Summit Therapeutics Granted Fast Track Designation
SMT19969, an antibiotic for CDI, was fast tracked. Currently in Phase 2 proof-of-concept trials in North America, the drug is being developed to treat the infection following onset and to prevent recurrence.
FDA Advisory Committee Approves Of Lilly Cancer Drug
The controversial lung cancer treatment necitumumab got an informal nod of approval from an FDA advisory committee. While many have been concerned about an increased risk of fatal blood clots and electrolyte imbalances, the committee expects the drug’s benefits outshine these risks. Stage 4 non-small cell lung cancer patients in clinical trials gained 1.6 months of life by taking necitumumab in combination with gemcitabine and cisplatin.
Orphan Drug Designations
Akcea Therapeutics’ volanesorsen was named an orphan drug for Familial Chylomicronemia Syndrome (FCS). Patients taking volanesorsen in a Phase 2 study saw apoC-III triglycerides, chylomicrons, and apoC-III-associated very low density lipoprotein-cholesterol particles reduced. The drug is currently being investigated in a Phase 3 study.
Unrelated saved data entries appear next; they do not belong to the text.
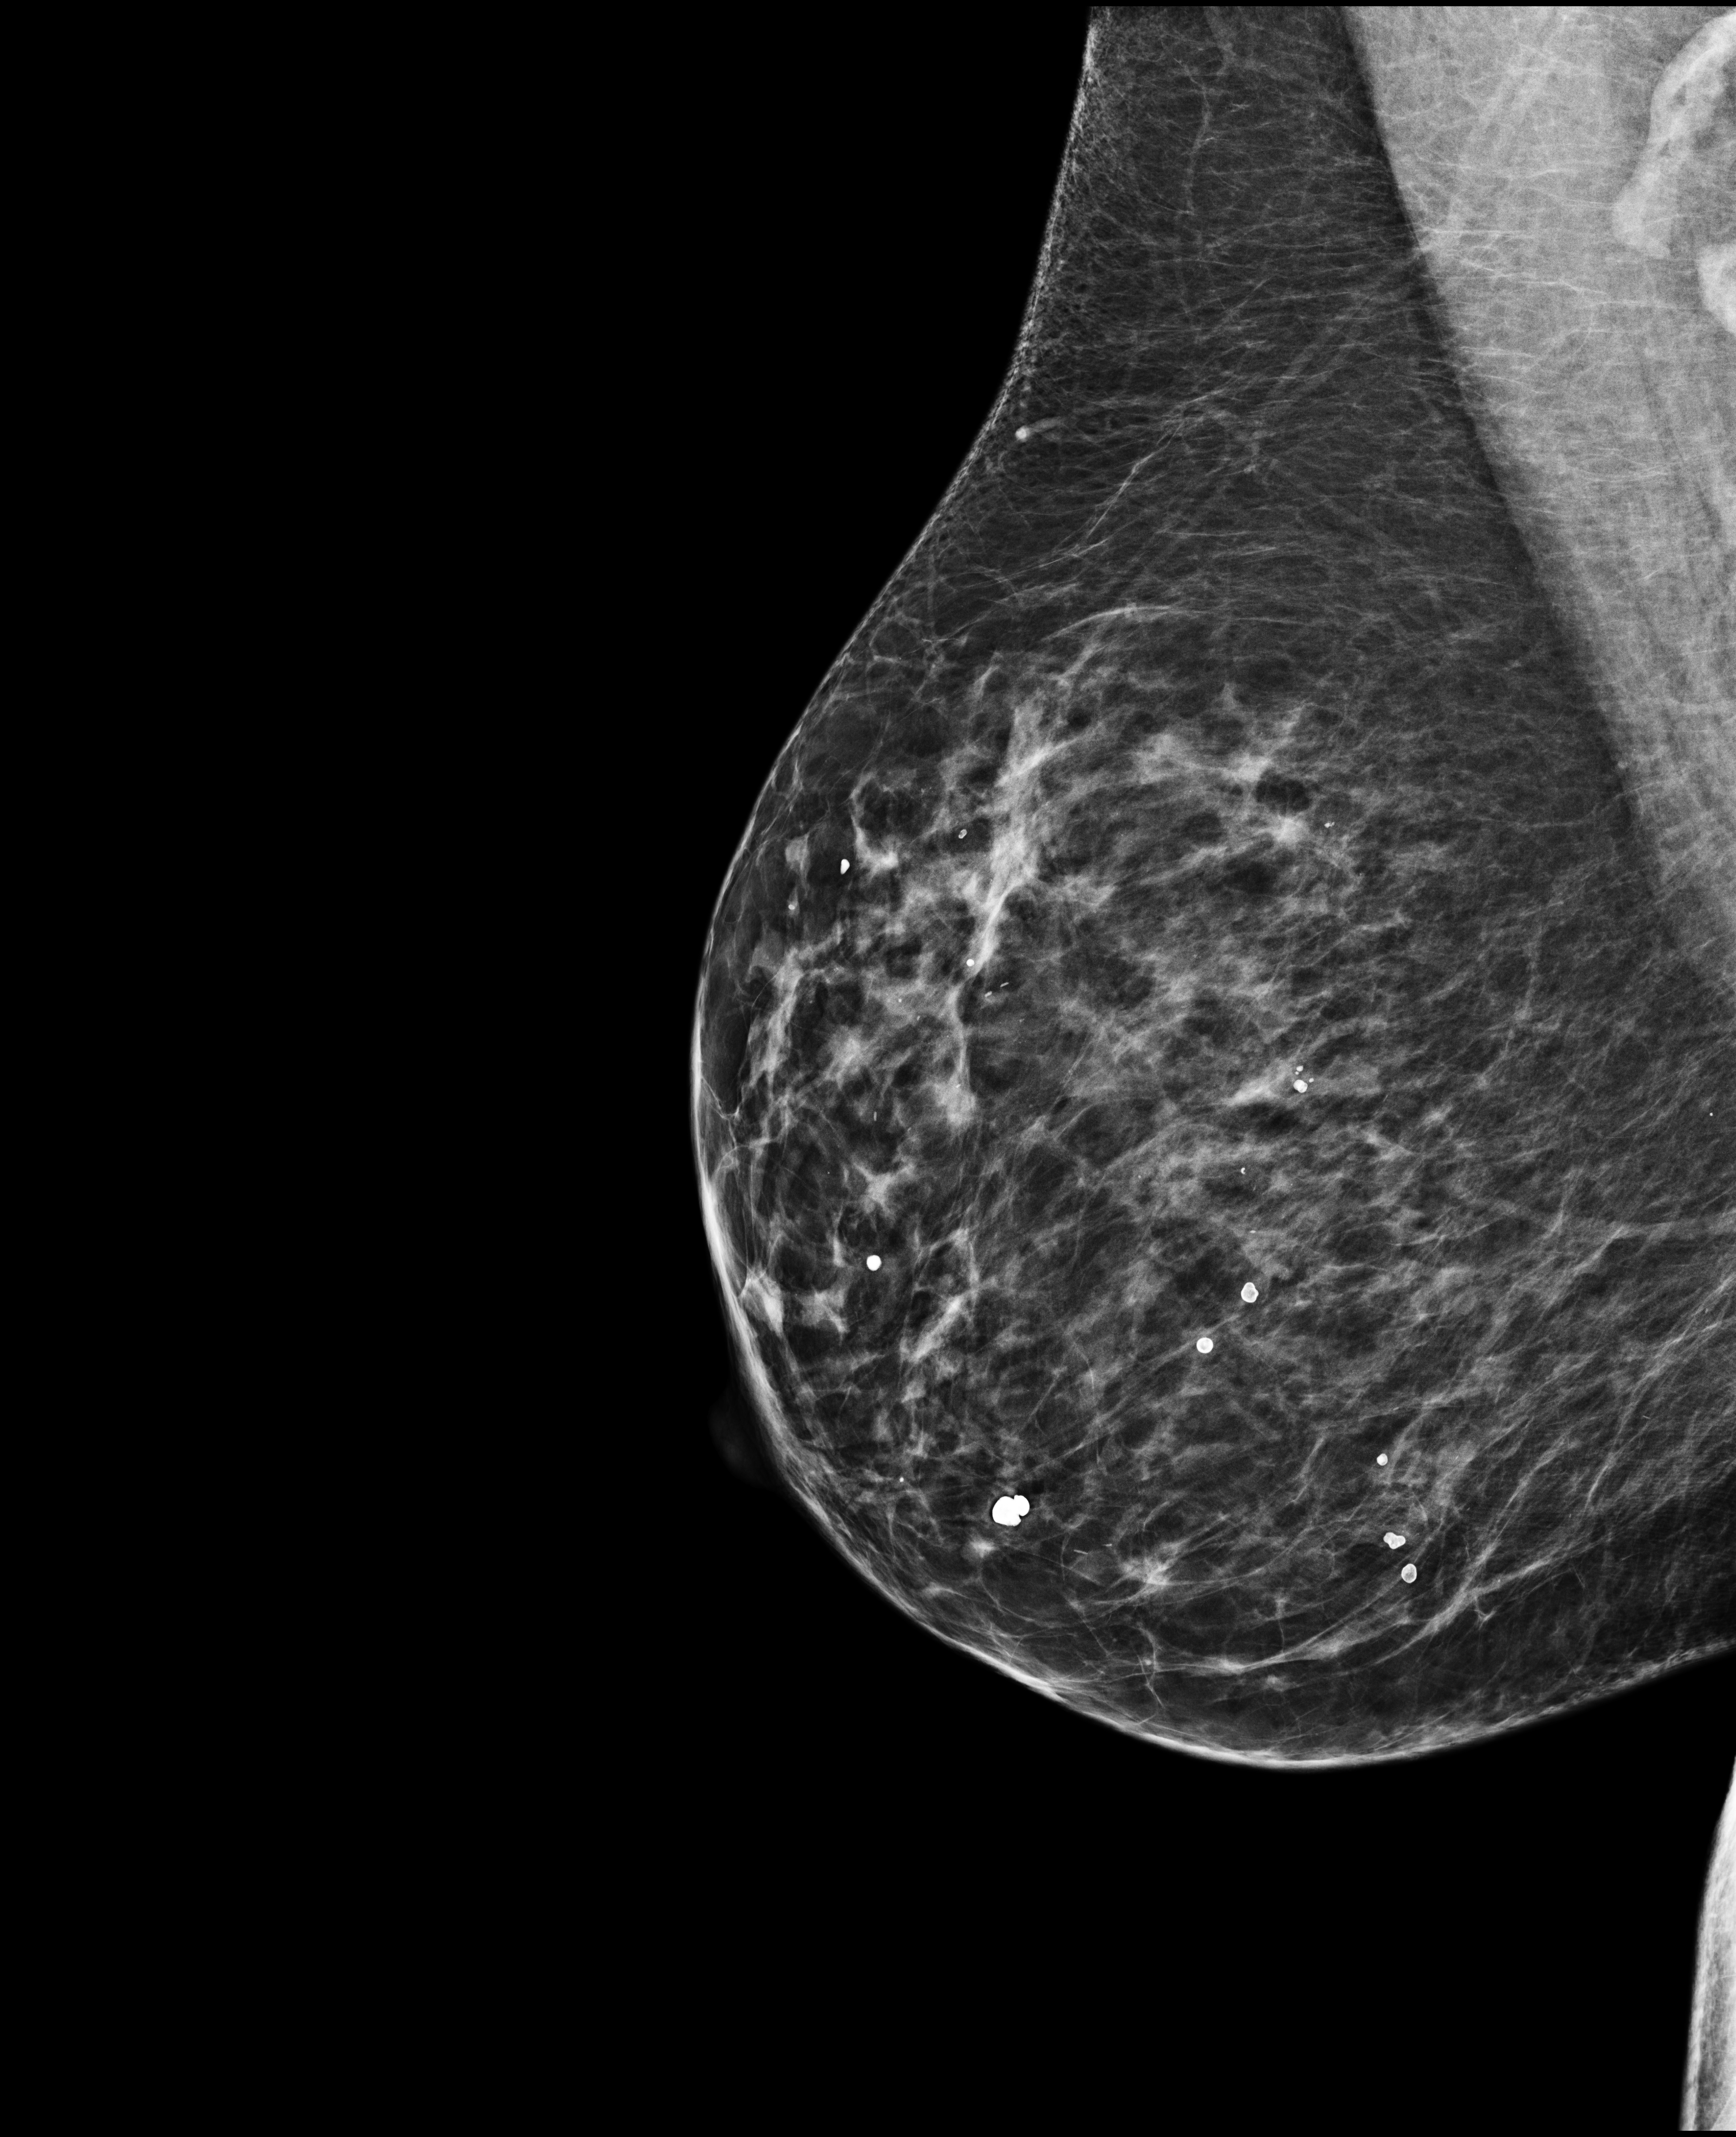
Screening examination. Patient: female, 66 years.
Image type: full-field digital mammogram. Breast: right. Projection: MLO view.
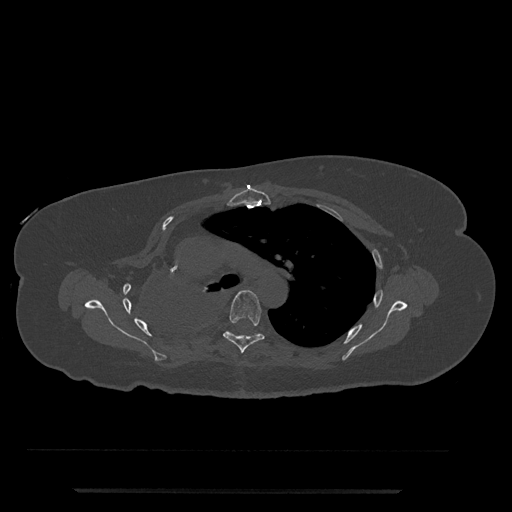
CT including the spine, one axial slice; slice 541 of 797 in the series (ordered by position); bone window (W 1800 / L 400 HU); 512 × 512 image matrix, field of view 440 × 440 mm. Female patient, age 51 years. Case-level facts recorded for this patient, not image findings: primary cancer: neuro.
Outlined on this slice (semi-automatically segmented with operator editing):
- T5 vertebra: bounding box <223,290,265,353> (left, top, right, bottom; pixels)
- T6 vertebra: <227,331,257,335>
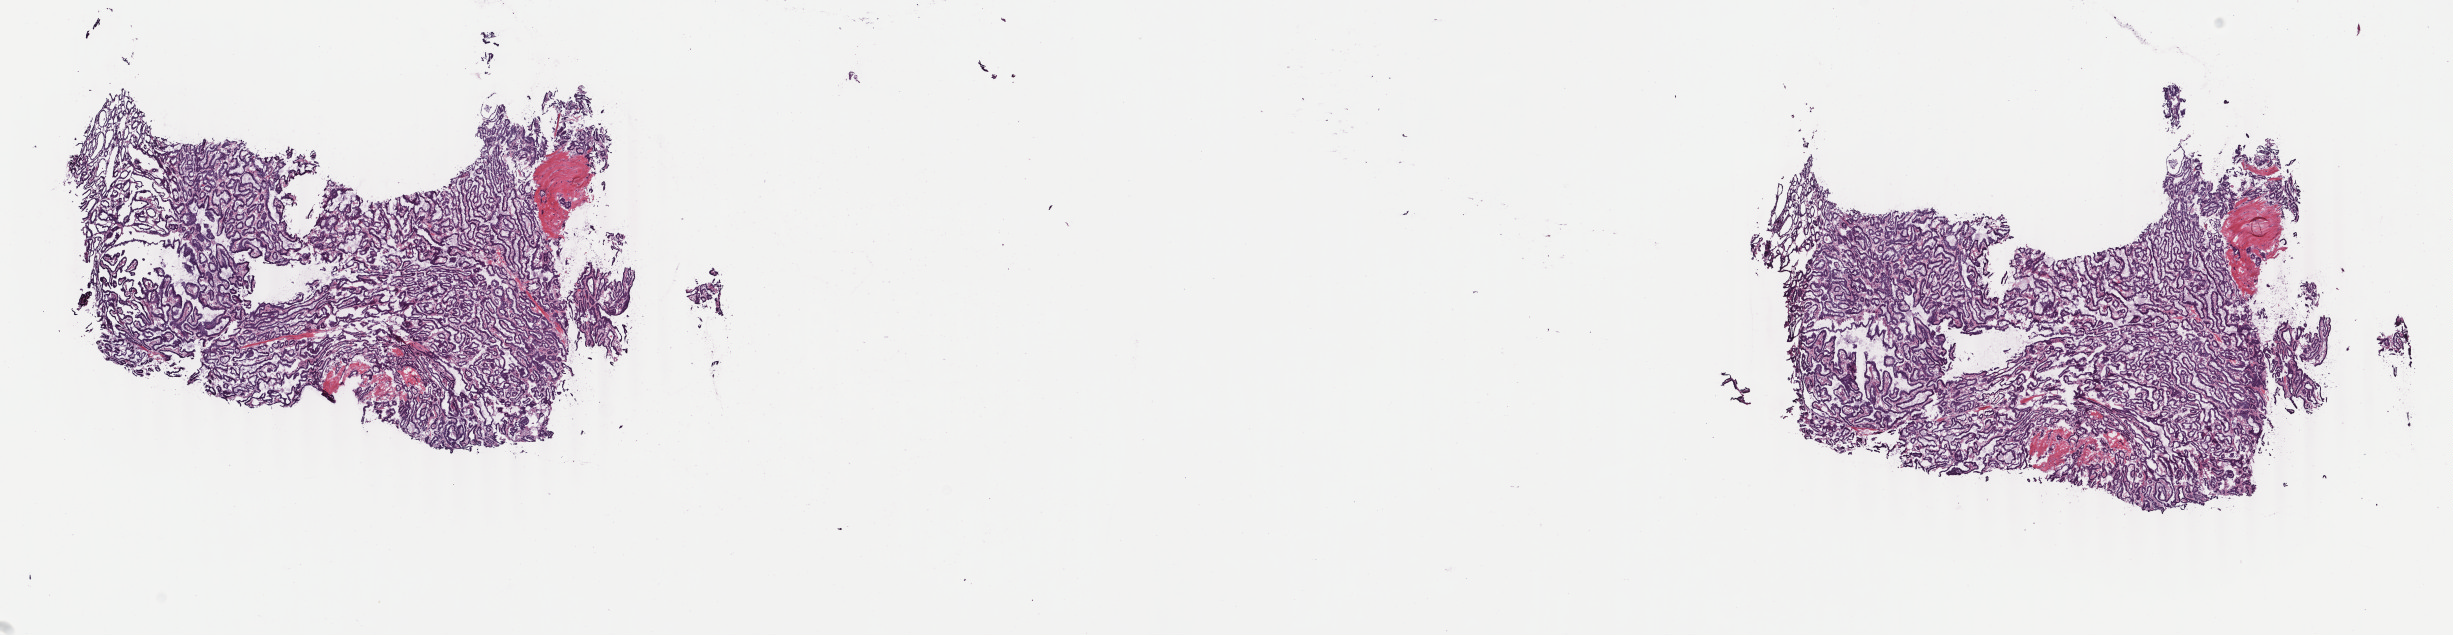
H&E whole-slide image — shown as a low-resolution overview of the whole scanned area (about 19.5 x 5.1 mm, slide scanned at 40x); frozen section; primary tumour sample from the thyroid. Female, age 20 years at initial diagnosis. Composition of this section per pathologist review: tumour cells 95%, tumour nuclei 80%, normal cells 0%, stromal cells 5%, necrosis 0%. Inflammatory infiltration, as recorded: lymphocyte infiltration 2%, monocyte infiltration 1%, neutrophil infiltration 0%.
* TNM: T2 N0 M0
* laterality: midline
* AJCC pathologic stage: I
* diagnosis: Papillary adenocarcinoma, NOS (thyroid gland)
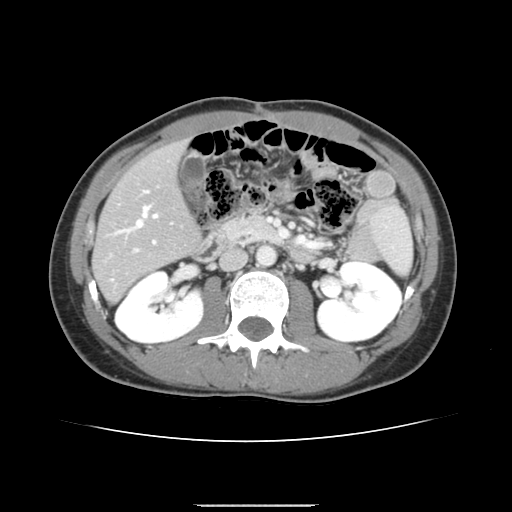
Contrast-enhanced abdominal CT, one axial slice. 120 kVp. Intravenous contrast given. Soft-tissue window (W 400 / L 40 HU). 2.5 mm slice thickness. 512 × 512 image matrix. Case-level facts recorded for this patient, not image findings: patient: male, age 71 years at operation; diagnosis: colorectal cancer liver metastases, imaged before liver resection; multiple liver metastases: yes; largest metastasis: 0.7 cm.
Annotated regions visible in this slice (outlined manually by an expert reader):
- hepatic veins: box from (x=125, y=206) to (x=157, y=231) px
- liver: (x=94, y=144)–(x=199, y=300)
- planned liver remnant (the part of the liver to remain after resection): (x=94, y=144)–(x=199, y=293)
- portal vein (with intrahepatic branches): (x=111, y=190)–(x=156, y=280)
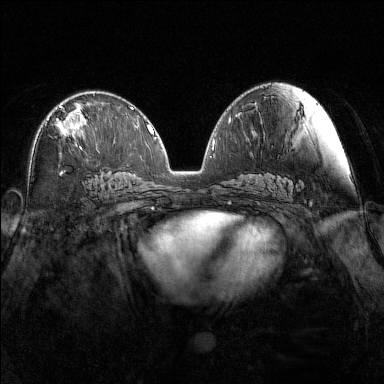
Breast MRI (dynamic contrast-enhanced), one axial slice; slice 79 of 160 in the series (ordered by position); dynamic contrast-enhanced series, time point 2 of 7 at this slice position (early post-contrast); 1.5 T; TE 1.8 ms, TR 5 ms; 1 mm slice thickness; 384 × 384 image matrix. Female patient.
Annotated regions visible in this slice (semi-automatic segmentation, software-assisted and operator-edited):
- enhancing-tissue mask used for the functional tumour volume (all voxels passing the contrast-enhancement thresholds inside the analysis volume; usually the tumour): bounding box (x1, y1, x2, y2) in pixels: (47, 105, 87, 150)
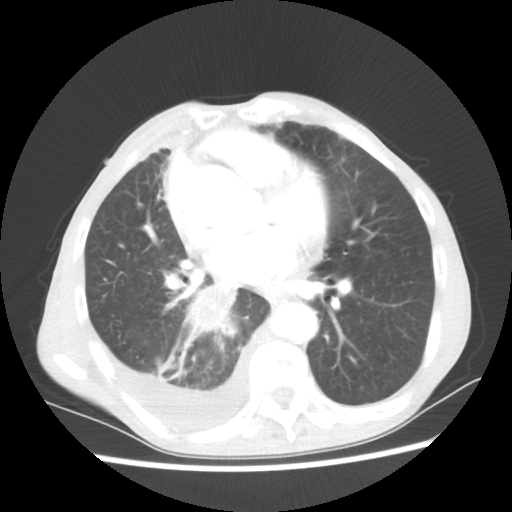
Chest CT, one axial slice; slice 27 of 60 in the series (ordered by position); lung window (W 1500 / L -600 HU); 5 mm slice thickness; 512 × 512 image matrix, field of view 335 × 335 mm. Patient: male, 76 years. From the clinical record (not read from this slice): clinical TNM (as recorded): T3 N3 M1a; histopathological grade: G3.
Annotated regions visible in this slice (rectangle marked by the reading radiologist):
- lung tumour (recorded histology: squamous cell carcinoma): box from (x=153, y=280) to (x=242, y=380) px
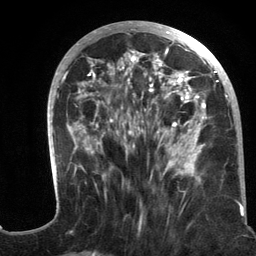
Breast MRI (dynamic contrast-enhanced), one axial slice; slice 53 of 134 in the series (ordered by position); cropped to one breast; dynamic contrast-enhanced series, time point 2 of 6 at this slice position (early post-contrast); 3 T; TE 2.8 ms, TR 7.3 ms; 1.2 mm slice thickness; 256 × 256 image matrix. Female patient.
Structures marked on this image (semi-automatically segmented with operator editing):
- enhancing-tissue mask used for the functional tumour volume (all voxels passing the contrast-enhancement thresholds inside the analysis volume; usually the tumour): bounding box (x1, y1, x2, y2) in pixels: (47, 21, 244, 217)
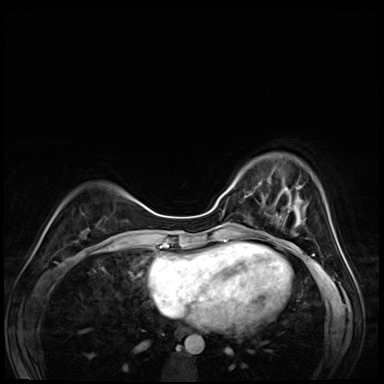
Breast MRI (dynamic contrast-enhanced), one axial slice. Slice 18 of 72 in the series (ordered by position). Dynamic contrast-enhanced series, time point 2 of 8 at this slice position (early post-contrast). 3 T. TE 1.4 ms, TR 4.3 ms. 2.5 mm slice thickness. 384 × 384 image matrix, field of view 320 × 320 mm. Female patient.
Structures marked on this image (semi-automatically segmented with operator editing):
- enhancing-tissue mask used for the functional tumour volume (all voxels passing the contrast-enhancement thresholds inside the analysis volume; usually the tumour): bounding box [x1, y1, x2, y2] px = [245, 177, 295, 203]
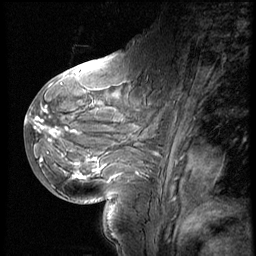
Breast MRI (dynamic contrast-enhanced), one sagittal slice. Slice 25 of 60 in the series (ordered by position). 3 images stored at this slice position (order not interpretable as contrast timing). 1.5 T. TE 4.2 ms, TR 8.9 ms. 2.5 mm slice thickness. 256 × 256 image matrix, field of view 200 × 200 mm. Patient: female, 29 years. Case-level facts recorded for this patient, not image findings: setting: breast cancer imaged before/during neoadjuvant chemotherapy.
Outlined on this slice (semi-automatic segmentation, software-assisted and operator-edited):
- analysis volume of interest (the breast-tissue region the enhancement analysis was run in; not a lesion): bounding box (x1, y1, x2, y2) in pixels: (29, 57, 173, 200)
- tumour enhancement mask (voxels above the 140 % enhancement threshold inside the analysis volume of interest): (34, 108, 102, 180)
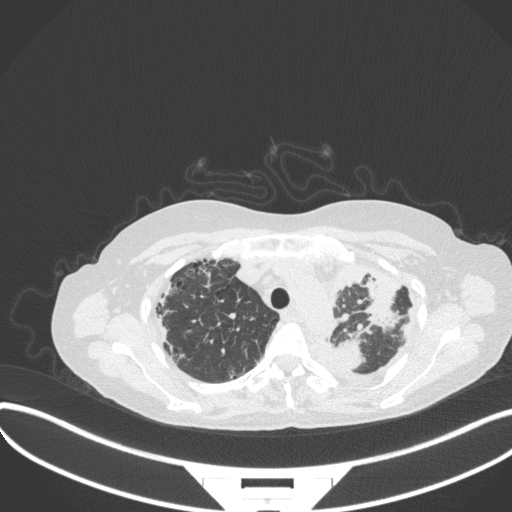
Chest CT, one axial slice. Slice 269 of 373 in the series (ordered by position). 120 kVp. Lung window (W 1500 / L -600 HU). 1 mm slice thickness. 512 × 512 image matrix, field of view 400 × 400 mm. Patient: female, 56 years. Case-level facts recorded for this patient, not image findings: clinical TNM (as recorded): T1 N0 M0.
Annotated regions visible in this slice (bounding box drawn by a radiologist):
- lung tumour (recorded histology: adenocarcinoma): box from (x=334, y=334) to (x=367, y=375) px
- lung tumour (recorded histology: adenocarcinoma): (x=361, y=273)–(x=402, y=332)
Blaze Bioscience’s BLZ-100 was granted orphan designation for malignant brain tumors. A Phase 1 proof-of-concept trial is ongoing and currently enrolling adult and pediatric brain cancer patients. The drug, part of the company’s Tumor Paint platform, consists of an optimized peptide and fluorescent dye to help surgeons resecting cancer see the tumor more easily.